**EXCERPT:**
********

This week I've been working a lot. It's about the harvest time, and at the milling company they asked for a few software updates which are best to be implemented now before they start buying in loads of this year's buckwheat. So I have been coding the new features for them, having massage customers at the side, and then having my own homesteading chores (I started renovating the main room floor, and then there is all kinds of small-scale harvesting to be done). All of this has meant a lot of time spent indoors.

Well, I know I need all the money I can get, so I'm happy to be busy at work. But I also know that I'd better not wear down all of my energy. So I thought that if I haven't been getting any fresh air at the daytime, then I go sleep outdoors for a night. Wednesday it was full moon, and the weather forecast said that on the night between Tuesday and Wednesday the sky will be clear. Monday evening I packed my backpack. On Tuesday after a full day of work I was back at home about 9pm. I placed harvested onions on the sauna bench and started a small fire in the sauna stove so that the onions will dry quickly in the mild heat of the sauna. I gave hay for the horses and went walking to the lake, carrying the backpack.

I rowed to the nearby islet. It was rather nice to be out on the lake in the night. The full moon shed enough light making it possible to navigate. Looking around the lake on the dark silhouette of the shores I could spot only a handful of lights - houses and cottages. I love the atmosphere, when it is not too crowded around. At the islet I started a small fire and cooked myself a little meal. My plan was to set a hammock in between trees, but unpacking my stuff I noticed that I had forgot to pack the hammock ropes. Oh well, but no problem. Since the ground moss was not moist nor frozen it would be perfectly okay to sleep on the ground. I chose a spot under a big pine tree, encircled by younger pines. Somehow a place like that feels safe and protected.

********

**QUESTIONS ON THE MATERIAL:**
1. Print the part of the excerpt about sleeping outdoors, starting with the words "Well, I know" and ending after the words "carrying the backpack.".
2. In the excerpt about sleeping outdoors, what did the writer forget to pack?
The lines that follow come from a different source than the excerpt.

**DATA LISTING:**
********

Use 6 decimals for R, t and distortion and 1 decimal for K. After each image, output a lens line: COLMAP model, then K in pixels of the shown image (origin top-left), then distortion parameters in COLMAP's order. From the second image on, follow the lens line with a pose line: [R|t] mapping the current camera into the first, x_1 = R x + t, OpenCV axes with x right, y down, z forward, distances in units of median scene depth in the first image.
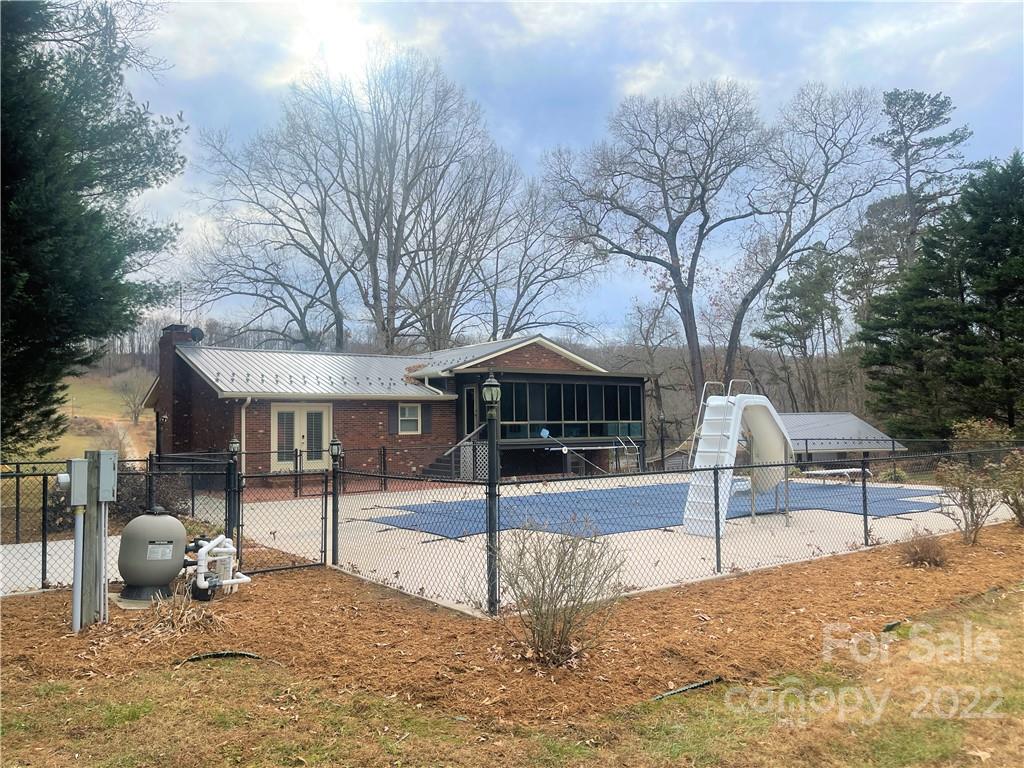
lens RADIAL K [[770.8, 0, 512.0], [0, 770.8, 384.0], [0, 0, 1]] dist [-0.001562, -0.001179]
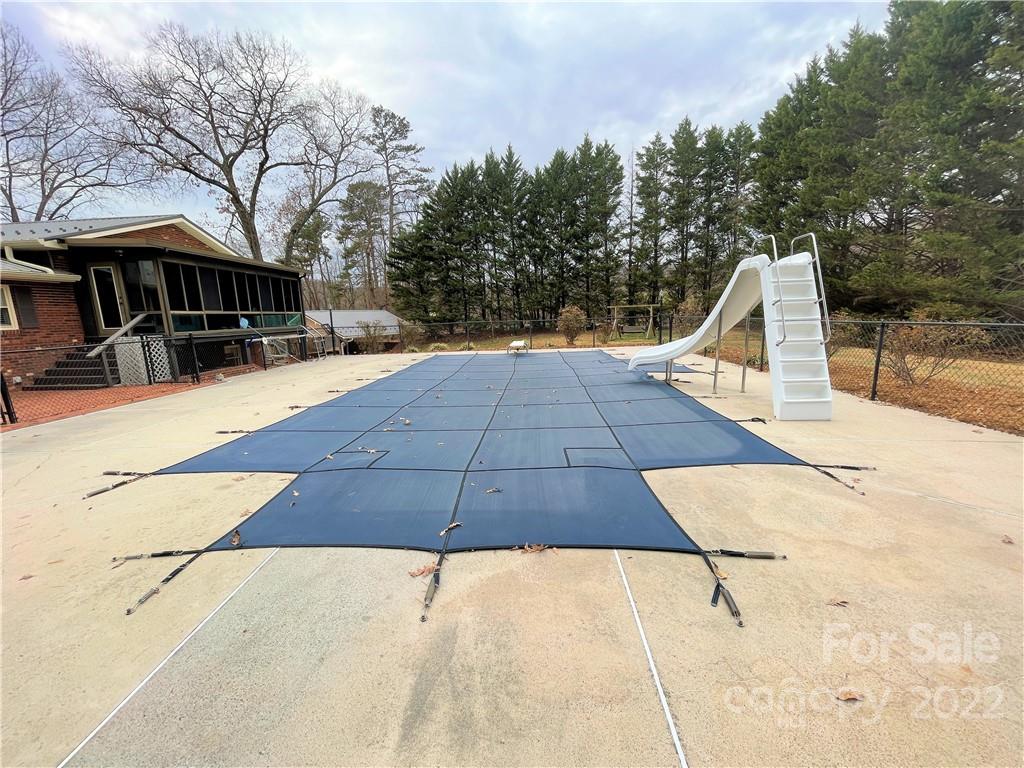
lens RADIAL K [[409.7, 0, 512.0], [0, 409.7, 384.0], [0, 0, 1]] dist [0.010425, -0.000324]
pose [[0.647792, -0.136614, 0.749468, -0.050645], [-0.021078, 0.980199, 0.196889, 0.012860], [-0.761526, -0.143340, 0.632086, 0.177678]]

********

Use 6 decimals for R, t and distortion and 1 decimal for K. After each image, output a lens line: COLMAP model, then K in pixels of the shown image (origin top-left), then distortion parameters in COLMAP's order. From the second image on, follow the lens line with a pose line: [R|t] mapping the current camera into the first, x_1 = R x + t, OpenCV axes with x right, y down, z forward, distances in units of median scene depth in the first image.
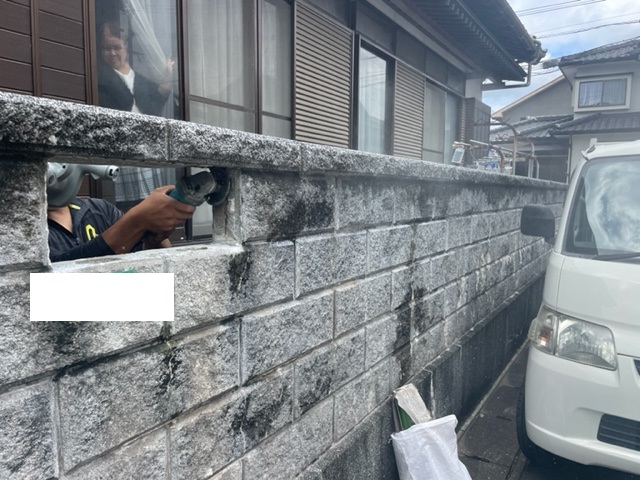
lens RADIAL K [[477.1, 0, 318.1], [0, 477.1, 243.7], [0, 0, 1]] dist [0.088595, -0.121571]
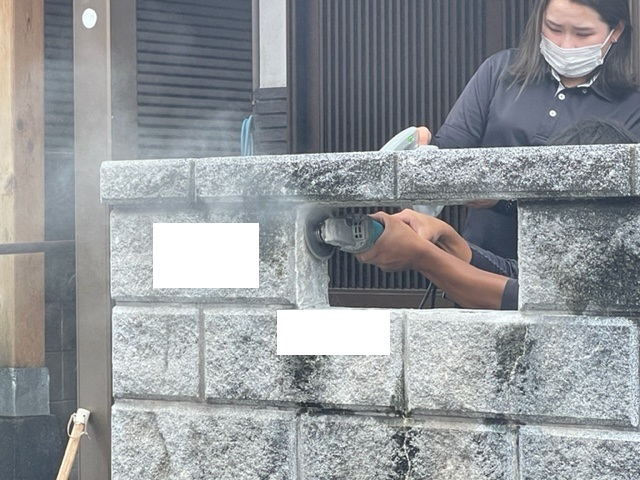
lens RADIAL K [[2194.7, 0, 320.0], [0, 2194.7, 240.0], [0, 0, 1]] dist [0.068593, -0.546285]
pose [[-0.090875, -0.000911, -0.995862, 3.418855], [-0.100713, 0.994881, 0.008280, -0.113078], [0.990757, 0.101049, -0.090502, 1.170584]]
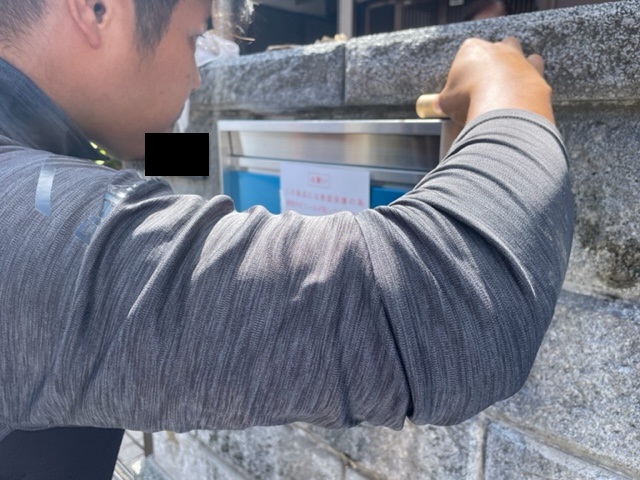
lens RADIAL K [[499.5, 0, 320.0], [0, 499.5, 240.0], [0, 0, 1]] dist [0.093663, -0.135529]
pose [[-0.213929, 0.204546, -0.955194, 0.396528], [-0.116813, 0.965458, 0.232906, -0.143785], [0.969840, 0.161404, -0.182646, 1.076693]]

********

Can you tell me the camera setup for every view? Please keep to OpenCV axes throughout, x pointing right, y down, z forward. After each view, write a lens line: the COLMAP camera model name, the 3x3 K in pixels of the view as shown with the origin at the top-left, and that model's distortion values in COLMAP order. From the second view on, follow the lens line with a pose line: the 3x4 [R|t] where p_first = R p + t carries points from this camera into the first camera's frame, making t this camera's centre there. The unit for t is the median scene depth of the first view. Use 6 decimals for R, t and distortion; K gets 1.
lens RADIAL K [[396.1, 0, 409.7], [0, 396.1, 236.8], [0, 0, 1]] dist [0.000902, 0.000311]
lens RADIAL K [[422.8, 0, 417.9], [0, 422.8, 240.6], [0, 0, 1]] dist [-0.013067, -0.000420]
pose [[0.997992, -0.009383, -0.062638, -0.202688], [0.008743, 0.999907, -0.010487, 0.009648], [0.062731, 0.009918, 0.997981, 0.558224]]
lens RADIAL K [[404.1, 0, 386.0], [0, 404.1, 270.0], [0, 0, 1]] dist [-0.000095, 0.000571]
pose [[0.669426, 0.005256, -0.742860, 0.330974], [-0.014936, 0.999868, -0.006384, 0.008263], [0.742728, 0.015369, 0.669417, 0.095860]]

********

**TASK-BY-TASK OUTPUTS:**
1.
Well, I know I need all the money I can get, so I'm happy to be busy at work. But I also know that I'd better not wear down all of my energy. So I thought that if I haven't been getting any fresh air at the daytime, then I go sleep outdoors for a night. Wednesday it was full moon, and the weather forecast said that on the night between Tuesday and Wednesday the sky will be clear. Monday evening I packed my backpack. On Tuesday after a full day of work I was back at home about 9pm. I placed harvested onions on the sauna bench and started a small fire in the sauna stove so that the onions will dry quickly in the mild heat of the sauna. I gave hay for the horses and went walking to the lake, carrying the backpack.

2. The hammock ropes.